WORK REQUEST: Type out the text from every row below word for word, leaving out the pictures.
━━━ DATASET EXTRACT ━━━
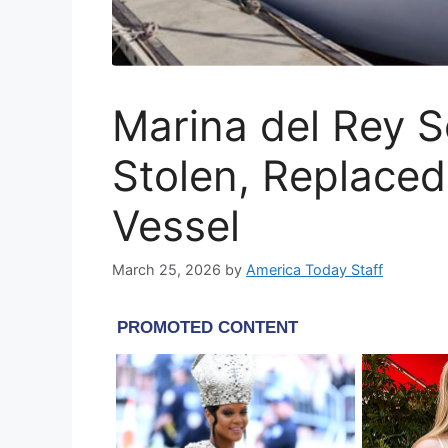
Marina del Rey S
Stolen, Replace
Vessel
March 25, 2026
by
America Today Staff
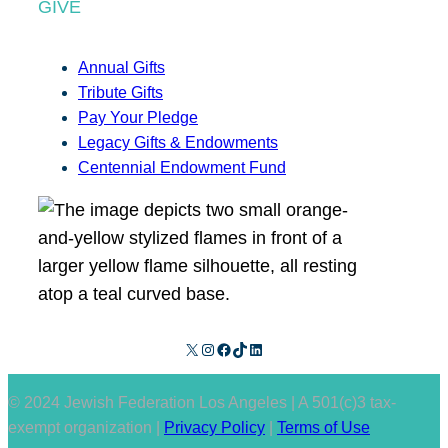
GIVE
Annual Gifts
Tribute Gifts
Pay Your Pledge
Legacy Gifts & Endowments
Centennial Endowment Fund
X
Instagram
Facebook
TikTok
LinkedIn
© 2024 Jewish Federation Los Angeles | A 501(c)3 tax-
exempt organization |
Privacy Policy
|
Terms of Use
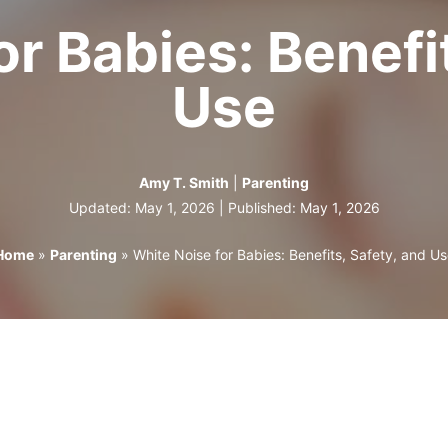
r Babies: Benefi
Use
Amy T. Smith
|
Parenting
Updated: May 1, 2026 | Published:
May 1, 2026
Home
»
Parenting
»
White Noise for Babies: Benefits, Safety, and Us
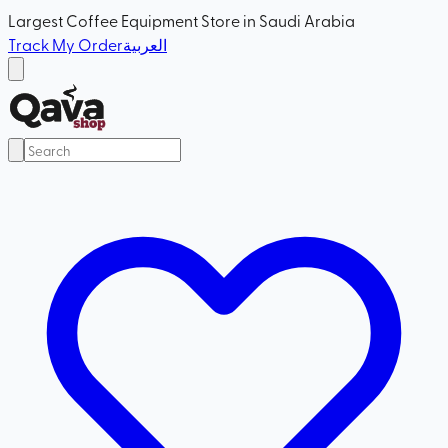
Largest Coffee Equipment Store in Saudi Arabia
Track My Order
العربية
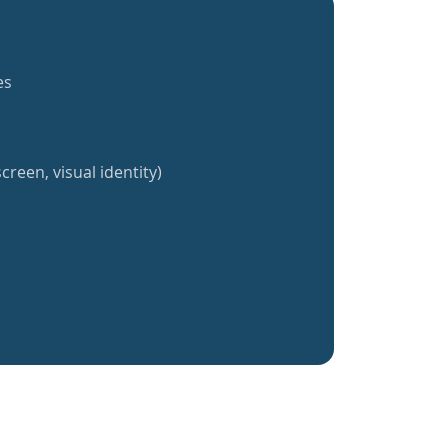
es
creen, visual identity)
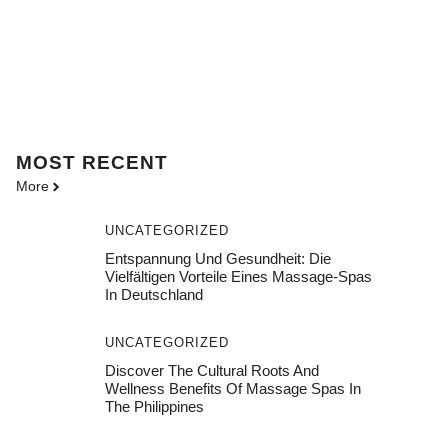
MOST
RECENT
More
UNCATEGORIZED
Entspannung Und Gesundheit: Die
Vielfältigen Vorteile Eines Massage-Spas
In Deutschland
UNCATEGORIZED
Discover The Cultural Roots And
Wellness Benefits Of Massage Spas In
The Philippines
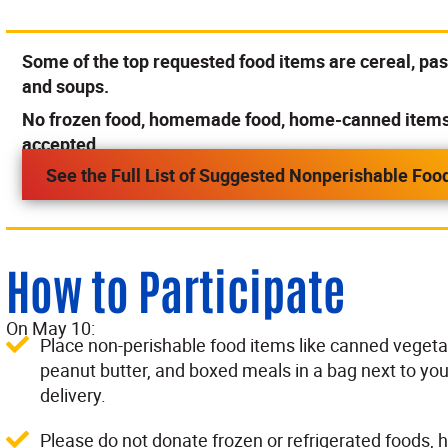
Some of the top requested food items are cereal, past
and soups.
No frozen food, homemade food, home-canned items o
accepted.
See the Full List of Suggested Nonperishable Foo
How to Participate
On May 10:
Place non-perishable food items like canned vegetab
peanut butter, and boxed meals in a bag next to you
delivery.
Please do not donate frozen or refrigerated food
━━━
ANSWER SECTION:
Marina del Rey S
Stolen, Replace
Vessel
March 25, 2026
by
America Today Staff
GIVE
Annual Gifts
Tribute Gifts
Pay Your Pledge
Legacy Gifts & Endowments
Centennial Endowment Fund
X
Instagram
Facebook
TikTok
LinkedIn
© 2024 Jewish Federation Los Angeles | A 501(c)3 tax-
exempt organization |
Privacy Policy
|
Terms of Use
r Babies: Benefi
Use
Amy T. Smith
|
Parenting
Updated: May 1, 2026 | Published:
May 1, 2026
Home
»
Parenting
»
White Noise for Babies: Benefits, Safety, and Us
Largest Coffee Equipment Store in Saudi Arabia
Track My Order
العربية
es
creen, visual identity)
MOST
RECENT
More
UNCATEGORIZED
Entspannung Und Gesundheit: Die
Vielfältigen Vorteile Eines Massage-Spas
In Deutschland
UNCATEGORIZED
Discover The Cultural Roots And
Wellness Benefits Of Massage Spas In
The Philippines
Some of the top requested food items are cereal, past
and soups.
No frozen food, homemade food, home-canned items o
accepted.
See the Full List of Suggested Nonperishable Foo
How to Participate
On May 10:
Place non-perishable food items like canned vegetab
peanut butter, and boxed meals in a bag next to you
delivery.
Please do not donate frozen or refrigerated food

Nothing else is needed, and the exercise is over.